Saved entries
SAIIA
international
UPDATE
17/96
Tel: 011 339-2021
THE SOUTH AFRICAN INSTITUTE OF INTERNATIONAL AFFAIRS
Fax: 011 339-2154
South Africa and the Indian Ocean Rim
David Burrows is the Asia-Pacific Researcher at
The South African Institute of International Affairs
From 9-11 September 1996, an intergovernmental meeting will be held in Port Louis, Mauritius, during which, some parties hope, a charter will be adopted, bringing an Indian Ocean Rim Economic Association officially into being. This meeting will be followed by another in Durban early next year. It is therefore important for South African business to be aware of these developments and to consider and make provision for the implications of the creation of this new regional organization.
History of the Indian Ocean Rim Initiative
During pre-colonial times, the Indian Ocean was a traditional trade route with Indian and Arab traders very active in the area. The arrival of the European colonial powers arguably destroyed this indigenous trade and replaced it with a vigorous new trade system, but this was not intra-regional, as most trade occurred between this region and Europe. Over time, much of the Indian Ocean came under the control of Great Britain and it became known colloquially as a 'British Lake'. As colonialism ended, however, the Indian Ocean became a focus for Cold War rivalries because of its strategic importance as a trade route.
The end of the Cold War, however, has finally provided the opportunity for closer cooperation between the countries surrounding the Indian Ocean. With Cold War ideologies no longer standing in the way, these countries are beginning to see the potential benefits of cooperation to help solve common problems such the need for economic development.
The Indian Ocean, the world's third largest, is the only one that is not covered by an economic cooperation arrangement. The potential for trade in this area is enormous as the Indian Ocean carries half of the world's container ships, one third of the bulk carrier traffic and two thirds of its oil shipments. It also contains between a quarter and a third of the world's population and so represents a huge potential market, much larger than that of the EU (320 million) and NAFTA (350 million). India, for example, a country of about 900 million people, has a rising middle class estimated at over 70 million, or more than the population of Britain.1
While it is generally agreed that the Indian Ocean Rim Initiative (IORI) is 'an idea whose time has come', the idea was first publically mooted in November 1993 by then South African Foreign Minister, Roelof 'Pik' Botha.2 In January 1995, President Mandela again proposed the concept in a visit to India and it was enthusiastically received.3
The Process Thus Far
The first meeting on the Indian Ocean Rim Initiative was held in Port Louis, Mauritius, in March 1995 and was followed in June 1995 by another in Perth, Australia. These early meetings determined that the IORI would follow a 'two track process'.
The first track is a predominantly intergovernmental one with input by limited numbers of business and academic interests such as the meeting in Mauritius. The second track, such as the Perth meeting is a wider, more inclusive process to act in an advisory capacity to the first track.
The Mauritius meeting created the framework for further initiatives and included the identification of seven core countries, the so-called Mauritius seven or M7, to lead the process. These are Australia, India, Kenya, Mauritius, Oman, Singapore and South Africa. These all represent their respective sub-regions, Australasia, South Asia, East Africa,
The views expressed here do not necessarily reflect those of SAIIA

---

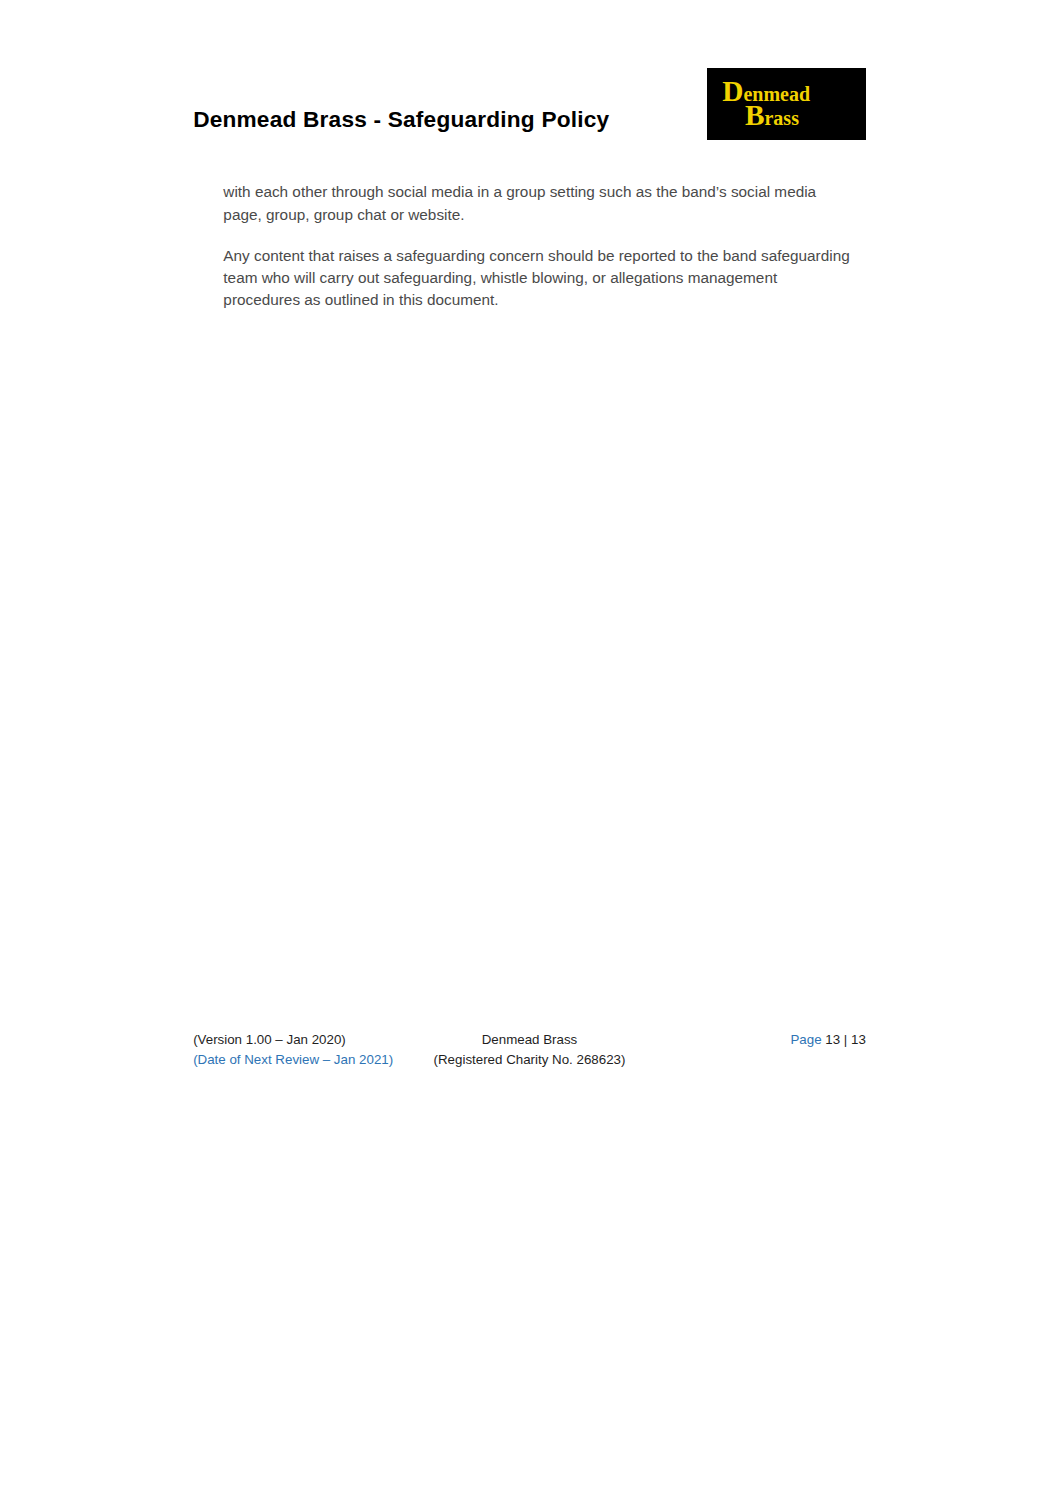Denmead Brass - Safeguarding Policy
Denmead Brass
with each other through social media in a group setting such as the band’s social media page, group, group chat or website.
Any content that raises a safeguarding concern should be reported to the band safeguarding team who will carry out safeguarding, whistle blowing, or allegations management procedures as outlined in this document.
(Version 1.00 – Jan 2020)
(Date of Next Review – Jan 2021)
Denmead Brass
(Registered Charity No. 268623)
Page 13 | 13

#### [AIM OF THE EXERCISE]
Print, without alteration, only the lines above between the one holding "The first track is" and the one holding "The views expressed", inclusive.

#### [ANSWER FOR THE TASK]
The first track is a predominantly intergovernmental one with input by limited numbers of business and academic interests such as the meeting in Mauritius. The second track, such as the Perth meeting is a wider, more inclusive process to act in an advisory capacity to the first track.
The Mauritius meeting created the framework for further initiatives and included the identification of seven core countries, the so-called Mauritius seven or M7, to lead the process. These are Australia, India, Kenya, Mauritius, Oman, Singapore and South Africa. These all represent their respective sub-regions, Australasia, South Asia, East Africa,
The views expressed here do not necessarily reflect those of SAIIA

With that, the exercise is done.